(Collected data)
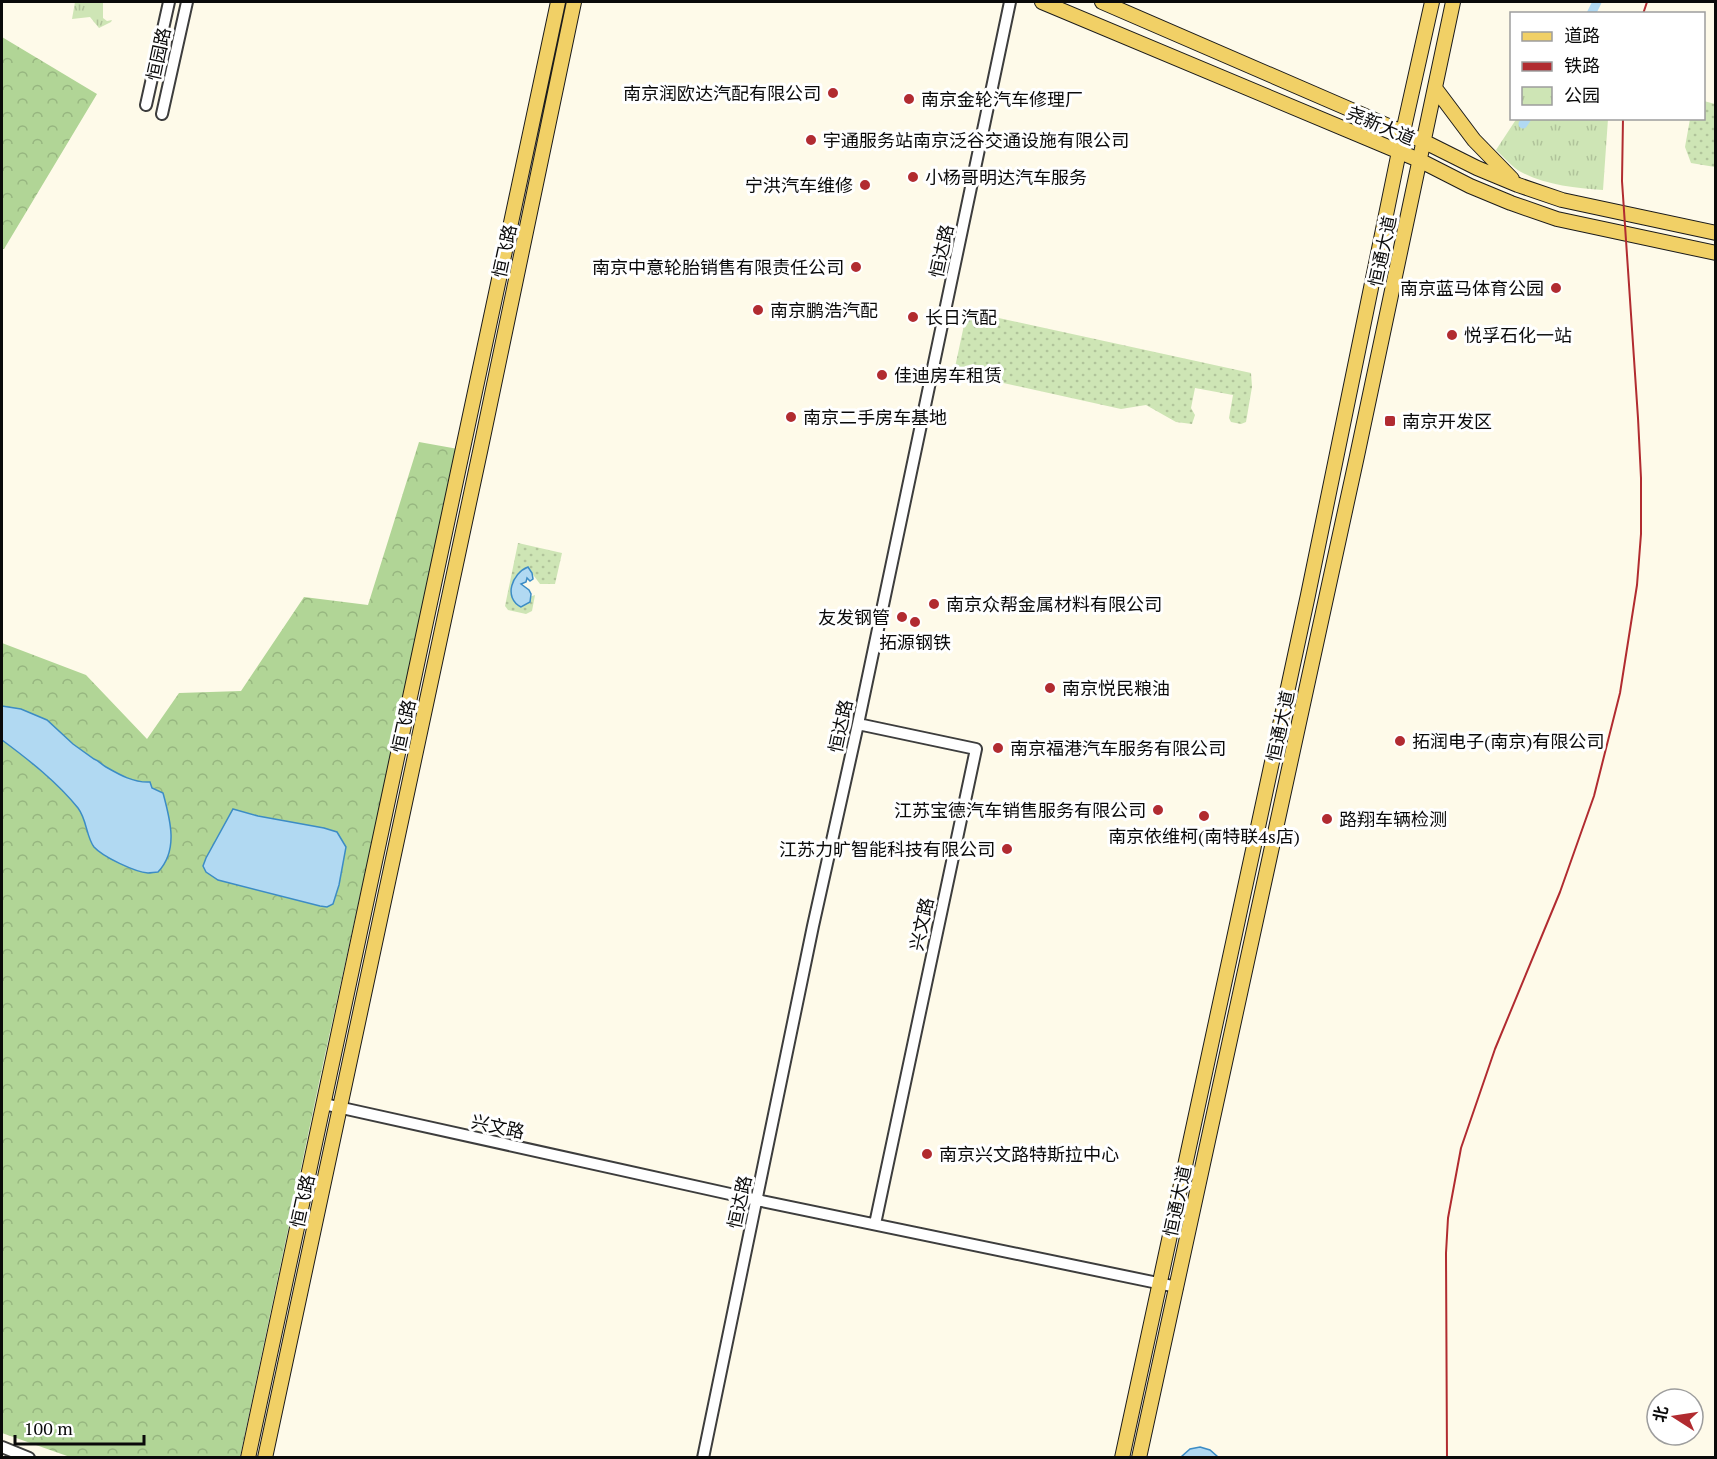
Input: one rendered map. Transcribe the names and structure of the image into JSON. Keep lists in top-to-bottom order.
{
  "streets": {
    "main road": ["尧新大道", "恒飞路", "恒通大道"],
    "street": ["恒园路", "恒达路", "兴文路"]
  },
  "crossings": [
    ["尧新大道", "恒通大道"],
    ["恒飞路", "兴文路"],
    ["恒达路", "兴文路"],
    ["恒通大道", "兴文路"]
  ],
  "places": {
    "other": [
      "南京润欧达汽配有限公司",
      "南京金轮汽车修理厂",
      "宇通服务站南京泛谷交通设施有限公司",
      "小杨哥明达汽车服务",
      "宁洪汽车维修",
      "南京中意轮胎销售有限责任公司",
      "南京蓝马体育公园",
      "南京鹏浩汽配",
      "长日汽配",
      "悦孚石化一站",
      "佳迪房车租赁",
      "南京二手房车基地",
      "南京众帮金属材料有限公司",
      "友发钢管",
      "拓源钢铁",
      "南京悦民粮油",
      "拓润电子(南京)有限公司",
      "南京福港汽车服务有限公司",
      "江苏宝德汽车销售服务有限公司",
      "南京依维柯(南特联4s店)",
      "路翔车辆检测",
      "江苏力旷智能科技有限公司",
      "南京兴文路特斯拉中心"
    ],
    "transit": ["南京开发区"]
  },
  "legend": ["道路", "铁路", "公园"],
  "scale_bar": "100 m",
  "north": "left"
}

## PROBLEM TO WORK ON
Could you repeat the data exactly, omitting its pictures?

## SOLUTION TO THIS EXERCISE
Input: one rendered map. Transcribe the names and structure of the image into JSON. Keep lists in top-to-bottom order.
{
  "streets": {
    "main road": ["尧新大道", "恒飞路", "恒通大道"],
    "street": ["恒园路", "恒达路", "兴文路"]
  },
  "crossings": [
    ["尧新大道", "恒通大道"],
    ["恒飞路", "兴文路"],
    ["恒达路", "兴文路"],
    ["恒通大道", "兴文路"]
  ],
  "places": {
    "other": [
      "南京润欧达汽配有限公司",
      "南京金轮汽车修理厂",
      "宇通服务站南京泛谷交通设施有限公司",
      "小杨哥明达汽车服务",
      "宁洪汽车维修",
      "南京中意轮胎销售有限责任公司",
      "南京蓝马体育公园",
      "南京鹏浩汽配",
      "长日汽配",
      "悦孚石化一站",
      "佳迪房车租赁",
      "南京二手房车基地",
      "南京众帮金属材料有限公司",
      "友发钢管",
      "拓源钢铁",
      "南京悦民粮油",
      "拓润电子(南京)有限公司",
      "南京福港汽车服务有限公司",
      "江苏宝德汽车销售服务有限公司",
      "南京依维柯(南特联4s店)",
      "路翔车辆检测",
      "江苏力旷智能科技有限公司",
      "南京兴文路特斯拉中心"
    ],
    "transit": ["南京开发区"]
  },
  "legend": ["道路", "铁路", "公园"],
  "scale_bar": "100 m",
  "north": "left"
}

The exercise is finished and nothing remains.